Pump Up the World
Born in Senegal, but now based in Canada, Elage Diouf is a singer and percussionist using his songs to build understanding between peoples. That may be a lot to lay on a collection of pop songs, but the Quebec government feels Elage Diouf is doing just that. He was one of the finalists for this years Charles – Biddle prize. It rewards an individual who contributes in exceptional ways to the cultural and artistic development of Québec society.
The album kicks off with a celebration of the life and ideals of Nelson Mandela. The joyous bounce of “Mandela” is book-ended by samples of the great man himself. In the opening he is calling for the end of white minority rule, and at the end he is professing love for all. It’s always good to be reminded of that kind of idealism.

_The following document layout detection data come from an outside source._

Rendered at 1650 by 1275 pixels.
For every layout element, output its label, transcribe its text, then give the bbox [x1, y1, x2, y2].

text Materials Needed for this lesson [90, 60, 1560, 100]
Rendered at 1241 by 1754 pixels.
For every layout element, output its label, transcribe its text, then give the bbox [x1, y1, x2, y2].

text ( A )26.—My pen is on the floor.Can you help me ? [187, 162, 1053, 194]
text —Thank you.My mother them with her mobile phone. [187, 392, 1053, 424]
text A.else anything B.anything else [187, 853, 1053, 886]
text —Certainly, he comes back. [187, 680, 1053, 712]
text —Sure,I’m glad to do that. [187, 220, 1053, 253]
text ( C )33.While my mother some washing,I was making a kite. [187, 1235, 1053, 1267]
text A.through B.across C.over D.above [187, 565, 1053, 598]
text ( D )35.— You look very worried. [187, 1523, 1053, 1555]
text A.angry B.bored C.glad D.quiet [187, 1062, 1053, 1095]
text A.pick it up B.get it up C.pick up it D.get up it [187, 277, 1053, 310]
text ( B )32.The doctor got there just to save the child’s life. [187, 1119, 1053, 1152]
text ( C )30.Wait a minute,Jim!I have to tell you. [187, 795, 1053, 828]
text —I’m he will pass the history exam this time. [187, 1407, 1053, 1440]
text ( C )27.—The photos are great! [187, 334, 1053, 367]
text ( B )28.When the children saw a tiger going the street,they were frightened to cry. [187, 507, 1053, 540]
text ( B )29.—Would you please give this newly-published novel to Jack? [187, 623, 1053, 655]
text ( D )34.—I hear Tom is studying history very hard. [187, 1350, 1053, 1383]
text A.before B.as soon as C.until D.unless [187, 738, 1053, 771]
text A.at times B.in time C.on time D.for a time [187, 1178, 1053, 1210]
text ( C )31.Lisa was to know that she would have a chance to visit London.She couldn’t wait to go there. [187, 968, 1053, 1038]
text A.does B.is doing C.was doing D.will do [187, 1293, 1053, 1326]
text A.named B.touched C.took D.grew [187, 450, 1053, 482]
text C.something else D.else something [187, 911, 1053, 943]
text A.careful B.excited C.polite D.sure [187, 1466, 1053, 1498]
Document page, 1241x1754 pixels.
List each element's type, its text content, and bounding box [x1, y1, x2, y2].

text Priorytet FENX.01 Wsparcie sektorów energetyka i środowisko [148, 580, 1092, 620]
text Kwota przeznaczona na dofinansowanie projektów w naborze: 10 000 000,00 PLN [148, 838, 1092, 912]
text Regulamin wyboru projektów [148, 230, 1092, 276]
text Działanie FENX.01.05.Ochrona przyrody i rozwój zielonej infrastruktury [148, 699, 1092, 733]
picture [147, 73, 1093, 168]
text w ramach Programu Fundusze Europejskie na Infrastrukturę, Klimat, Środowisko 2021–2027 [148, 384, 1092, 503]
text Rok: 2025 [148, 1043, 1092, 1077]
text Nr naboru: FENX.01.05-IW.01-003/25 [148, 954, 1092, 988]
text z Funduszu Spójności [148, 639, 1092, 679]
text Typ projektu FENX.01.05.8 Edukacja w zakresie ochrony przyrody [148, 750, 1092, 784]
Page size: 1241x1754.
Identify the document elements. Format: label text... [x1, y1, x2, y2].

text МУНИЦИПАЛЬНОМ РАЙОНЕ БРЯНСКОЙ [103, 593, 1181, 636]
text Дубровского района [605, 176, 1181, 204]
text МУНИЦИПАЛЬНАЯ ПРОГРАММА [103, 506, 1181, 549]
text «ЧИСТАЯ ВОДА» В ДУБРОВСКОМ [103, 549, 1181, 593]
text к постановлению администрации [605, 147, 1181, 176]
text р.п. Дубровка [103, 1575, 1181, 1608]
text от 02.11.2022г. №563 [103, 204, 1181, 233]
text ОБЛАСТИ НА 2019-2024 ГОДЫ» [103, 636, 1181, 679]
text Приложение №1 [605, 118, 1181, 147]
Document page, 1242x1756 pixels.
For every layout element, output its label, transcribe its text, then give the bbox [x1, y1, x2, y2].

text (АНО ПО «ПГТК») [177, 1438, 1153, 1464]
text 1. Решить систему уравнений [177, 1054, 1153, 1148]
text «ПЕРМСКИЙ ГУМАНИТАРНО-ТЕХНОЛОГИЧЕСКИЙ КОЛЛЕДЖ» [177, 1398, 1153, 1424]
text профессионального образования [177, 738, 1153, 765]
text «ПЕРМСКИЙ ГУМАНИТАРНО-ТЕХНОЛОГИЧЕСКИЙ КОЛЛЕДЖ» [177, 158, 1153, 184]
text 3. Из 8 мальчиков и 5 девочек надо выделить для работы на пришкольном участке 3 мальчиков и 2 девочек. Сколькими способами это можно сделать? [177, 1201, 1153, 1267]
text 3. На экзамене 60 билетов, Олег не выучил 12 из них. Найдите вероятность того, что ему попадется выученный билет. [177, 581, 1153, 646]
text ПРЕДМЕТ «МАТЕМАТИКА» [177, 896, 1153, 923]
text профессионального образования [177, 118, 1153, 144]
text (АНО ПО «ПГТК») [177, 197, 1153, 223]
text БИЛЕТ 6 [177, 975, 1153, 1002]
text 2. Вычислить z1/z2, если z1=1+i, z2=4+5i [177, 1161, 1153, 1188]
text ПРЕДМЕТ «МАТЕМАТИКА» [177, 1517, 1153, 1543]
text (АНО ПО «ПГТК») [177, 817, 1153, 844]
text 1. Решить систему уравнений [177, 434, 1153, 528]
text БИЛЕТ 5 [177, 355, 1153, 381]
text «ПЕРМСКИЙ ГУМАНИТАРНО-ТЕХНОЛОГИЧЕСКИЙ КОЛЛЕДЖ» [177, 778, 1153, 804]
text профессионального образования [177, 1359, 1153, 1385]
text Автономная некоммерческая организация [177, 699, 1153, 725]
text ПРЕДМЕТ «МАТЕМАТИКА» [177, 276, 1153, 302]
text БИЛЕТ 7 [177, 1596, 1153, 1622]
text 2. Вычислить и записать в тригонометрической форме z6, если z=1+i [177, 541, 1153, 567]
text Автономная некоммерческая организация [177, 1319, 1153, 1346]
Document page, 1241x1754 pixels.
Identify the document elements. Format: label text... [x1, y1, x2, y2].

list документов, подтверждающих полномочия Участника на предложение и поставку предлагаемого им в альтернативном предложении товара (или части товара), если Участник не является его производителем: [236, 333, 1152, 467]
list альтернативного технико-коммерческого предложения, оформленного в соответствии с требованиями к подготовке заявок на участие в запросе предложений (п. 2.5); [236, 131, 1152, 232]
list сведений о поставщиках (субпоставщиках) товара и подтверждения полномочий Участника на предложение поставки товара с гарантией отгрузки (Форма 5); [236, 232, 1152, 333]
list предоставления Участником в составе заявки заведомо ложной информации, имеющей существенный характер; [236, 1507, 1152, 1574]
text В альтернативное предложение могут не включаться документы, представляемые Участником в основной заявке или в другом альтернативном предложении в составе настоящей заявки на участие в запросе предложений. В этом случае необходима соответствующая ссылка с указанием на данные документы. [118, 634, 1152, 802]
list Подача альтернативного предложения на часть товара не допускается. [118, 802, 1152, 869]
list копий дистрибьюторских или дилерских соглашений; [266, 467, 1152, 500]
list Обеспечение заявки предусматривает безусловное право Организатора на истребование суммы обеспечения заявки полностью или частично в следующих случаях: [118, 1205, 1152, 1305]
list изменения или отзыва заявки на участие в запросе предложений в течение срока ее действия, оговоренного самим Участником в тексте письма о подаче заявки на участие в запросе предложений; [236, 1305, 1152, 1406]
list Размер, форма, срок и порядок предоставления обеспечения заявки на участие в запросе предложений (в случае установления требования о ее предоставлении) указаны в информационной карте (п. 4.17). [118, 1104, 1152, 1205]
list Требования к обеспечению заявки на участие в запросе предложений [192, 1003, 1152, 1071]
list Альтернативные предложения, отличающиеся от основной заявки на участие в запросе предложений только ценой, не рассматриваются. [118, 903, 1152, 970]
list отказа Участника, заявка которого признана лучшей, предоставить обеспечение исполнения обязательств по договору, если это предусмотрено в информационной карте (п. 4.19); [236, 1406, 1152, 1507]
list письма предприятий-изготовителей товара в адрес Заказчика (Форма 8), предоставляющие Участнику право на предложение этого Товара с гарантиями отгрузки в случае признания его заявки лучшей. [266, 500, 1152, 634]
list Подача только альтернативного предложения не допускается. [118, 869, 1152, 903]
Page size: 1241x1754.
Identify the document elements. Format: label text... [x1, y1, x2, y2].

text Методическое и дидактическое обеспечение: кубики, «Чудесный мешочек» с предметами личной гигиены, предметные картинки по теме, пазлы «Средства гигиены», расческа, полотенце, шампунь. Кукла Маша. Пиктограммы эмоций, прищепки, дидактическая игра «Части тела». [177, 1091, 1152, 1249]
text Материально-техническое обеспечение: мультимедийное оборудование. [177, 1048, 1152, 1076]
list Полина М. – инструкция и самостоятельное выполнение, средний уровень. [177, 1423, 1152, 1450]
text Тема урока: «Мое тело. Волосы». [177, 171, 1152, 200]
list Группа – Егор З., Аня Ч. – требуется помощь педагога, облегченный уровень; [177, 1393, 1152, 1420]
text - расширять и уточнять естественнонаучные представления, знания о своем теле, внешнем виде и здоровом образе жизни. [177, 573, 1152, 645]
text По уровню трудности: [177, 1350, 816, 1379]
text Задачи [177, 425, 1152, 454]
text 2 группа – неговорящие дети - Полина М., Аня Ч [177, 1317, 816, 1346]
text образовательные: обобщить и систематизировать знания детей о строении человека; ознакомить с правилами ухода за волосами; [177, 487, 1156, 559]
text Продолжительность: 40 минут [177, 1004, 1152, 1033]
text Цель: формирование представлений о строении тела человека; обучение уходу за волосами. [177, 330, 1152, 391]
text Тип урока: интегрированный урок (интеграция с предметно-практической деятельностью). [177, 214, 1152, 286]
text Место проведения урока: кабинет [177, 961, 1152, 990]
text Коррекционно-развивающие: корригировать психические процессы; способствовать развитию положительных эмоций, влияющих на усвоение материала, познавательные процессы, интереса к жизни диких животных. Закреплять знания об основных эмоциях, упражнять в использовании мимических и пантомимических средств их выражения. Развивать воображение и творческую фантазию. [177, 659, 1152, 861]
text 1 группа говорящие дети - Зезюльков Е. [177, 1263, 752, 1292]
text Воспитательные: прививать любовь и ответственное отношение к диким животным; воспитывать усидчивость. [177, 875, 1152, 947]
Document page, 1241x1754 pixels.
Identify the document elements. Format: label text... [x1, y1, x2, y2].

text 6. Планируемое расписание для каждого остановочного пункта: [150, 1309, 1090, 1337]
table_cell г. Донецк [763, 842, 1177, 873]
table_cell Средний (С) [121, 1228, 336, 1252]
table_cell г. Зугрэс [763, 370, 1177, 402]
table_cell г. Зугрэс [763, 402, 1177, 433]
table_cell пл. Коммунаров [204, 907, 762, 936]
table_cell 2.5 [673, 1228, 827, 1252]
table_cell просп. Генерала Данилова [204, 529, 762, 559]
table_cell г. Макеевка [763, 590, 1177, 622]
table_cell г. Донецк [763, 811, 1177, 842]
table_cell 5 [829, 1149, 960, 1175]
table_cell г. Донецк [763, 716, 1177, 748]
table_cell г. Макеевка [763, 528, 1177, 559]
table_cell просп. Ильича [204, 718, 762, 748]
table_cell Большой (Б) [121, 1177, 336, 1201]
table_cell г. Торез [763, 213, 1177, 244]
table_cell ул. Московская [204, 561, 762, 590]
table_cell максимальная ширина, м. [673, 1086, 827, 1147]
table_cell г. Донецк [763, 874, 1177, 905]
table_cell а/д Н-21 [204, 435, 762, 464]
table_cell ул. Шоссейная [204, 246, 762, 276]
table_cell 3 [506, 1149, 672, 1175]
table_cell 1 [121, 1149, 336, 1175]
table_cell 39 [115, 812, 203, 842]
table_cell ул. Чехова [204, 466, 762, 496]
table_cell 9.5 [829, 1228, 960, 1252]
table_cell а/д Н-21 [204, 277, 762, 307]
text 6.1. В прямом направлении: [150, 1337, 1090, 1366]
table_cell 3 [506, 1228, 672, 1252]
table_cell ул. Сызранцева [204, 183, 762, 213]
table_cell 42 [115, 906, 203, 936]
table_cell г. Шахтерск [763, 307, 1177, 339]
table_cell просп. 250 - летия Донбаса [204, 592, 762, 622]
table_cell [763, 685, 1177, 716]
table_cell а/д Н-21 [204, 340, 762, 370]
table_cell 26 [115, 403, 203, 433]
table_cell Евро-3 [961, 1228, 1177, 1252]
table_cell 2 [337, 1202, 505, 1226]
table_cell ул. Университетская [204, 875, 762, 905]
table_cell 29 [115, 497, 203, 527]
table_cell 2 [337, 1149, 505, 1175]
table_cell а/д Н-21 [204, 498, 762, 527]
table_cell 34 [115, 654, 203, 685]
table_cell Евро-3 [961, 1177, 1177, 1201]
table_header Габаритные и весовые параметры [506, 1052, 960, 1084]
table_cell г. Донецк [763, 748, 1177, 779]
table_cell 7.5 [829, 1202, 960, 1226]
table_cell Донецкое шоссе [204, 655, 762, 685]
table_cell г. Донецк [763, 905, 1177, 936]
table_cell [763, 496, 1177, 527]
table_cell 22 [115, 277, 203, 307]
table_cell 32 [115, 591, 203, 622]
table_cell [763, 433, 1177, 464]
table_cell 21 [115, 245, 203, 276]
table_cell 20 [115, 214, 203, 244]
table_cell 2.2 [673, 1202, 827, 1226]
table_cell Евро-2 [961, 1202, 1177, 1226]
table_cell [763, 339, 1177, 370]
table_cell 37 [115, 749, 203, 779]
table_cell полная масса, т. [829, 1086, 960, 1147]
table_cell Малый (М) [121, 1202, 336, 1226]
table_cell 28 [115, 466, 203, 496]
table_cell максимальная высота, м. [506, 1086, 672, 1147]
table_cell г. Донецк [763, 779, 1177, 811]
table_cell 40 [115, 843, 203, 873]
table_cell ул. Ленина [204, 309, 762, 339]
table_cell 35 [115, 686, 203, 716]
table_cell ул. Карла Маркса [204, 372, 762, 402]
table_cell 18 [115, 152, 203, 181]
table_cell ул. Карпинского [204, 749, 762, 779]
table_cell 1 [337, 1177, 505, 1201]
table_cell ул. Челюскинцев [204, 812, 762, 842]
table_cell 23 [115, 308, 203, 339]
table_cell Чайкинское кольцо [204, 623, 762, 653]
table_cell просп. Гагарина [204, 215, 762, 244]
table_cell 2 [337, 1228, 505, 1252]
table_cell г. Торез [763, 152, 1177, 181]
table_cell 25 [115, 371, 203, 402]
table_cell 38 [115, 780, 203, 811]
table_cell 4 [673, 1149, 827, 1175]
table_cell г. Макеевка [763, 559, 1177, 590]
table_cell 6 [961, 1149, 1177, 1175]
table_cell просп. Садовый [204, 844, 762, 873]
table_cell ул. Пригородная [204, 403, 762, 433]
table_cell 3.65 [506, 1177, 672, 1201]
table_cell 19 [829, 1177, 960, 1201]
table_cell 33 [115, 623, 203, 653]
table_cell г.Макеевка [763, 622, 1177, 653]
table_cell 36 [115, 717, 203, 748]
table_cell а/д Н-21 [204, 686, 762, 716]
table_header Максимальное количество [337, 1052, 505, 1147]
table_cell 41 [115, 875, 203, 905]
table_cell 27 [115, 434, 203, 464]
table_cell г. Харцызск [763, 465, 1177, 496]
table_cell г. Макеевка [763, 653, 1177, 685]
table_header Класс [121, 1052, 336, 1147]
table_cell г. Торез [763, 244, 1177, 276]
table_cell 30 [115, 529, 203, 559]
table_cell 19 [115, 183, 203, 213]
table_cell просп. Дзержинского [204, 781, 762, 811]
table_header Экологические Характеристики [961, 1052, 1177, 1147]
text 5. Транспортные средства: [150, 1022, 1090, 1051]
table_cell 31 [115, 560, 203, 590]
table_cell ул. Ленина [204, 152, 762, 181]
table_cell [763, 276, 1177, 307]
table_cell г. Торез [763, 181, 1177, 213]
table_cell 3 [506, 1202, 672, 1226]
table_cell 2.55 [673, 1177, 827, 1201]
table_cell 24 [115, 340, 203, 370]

“Just One Day” breaks with the album’s Wolof language and Senegalese groove. A blues duet with Johnny Reid, the song is a meditation of the fragility and preciousness of life. “Misal (The Message)” works a jazz funk groove to spread a message of spiritual acceptance. Acceptance of people’s beliefs or lack of belief is certainly something that we could use more of in the world.
I don’t want to give you the impression that Melokanane is all seriousness. Even the songs that have a serious message have a mischievousness to them. “Espiegle (Mischievous)” is a fun romp built around the interplay between guitar and percussion. Most of us listening to the album will only understand the emotion of Diouf’s voice and the music because we don’t understand Wolof. That’s ok. There is a lot we can understand just by letting the words and rhythms flow through us.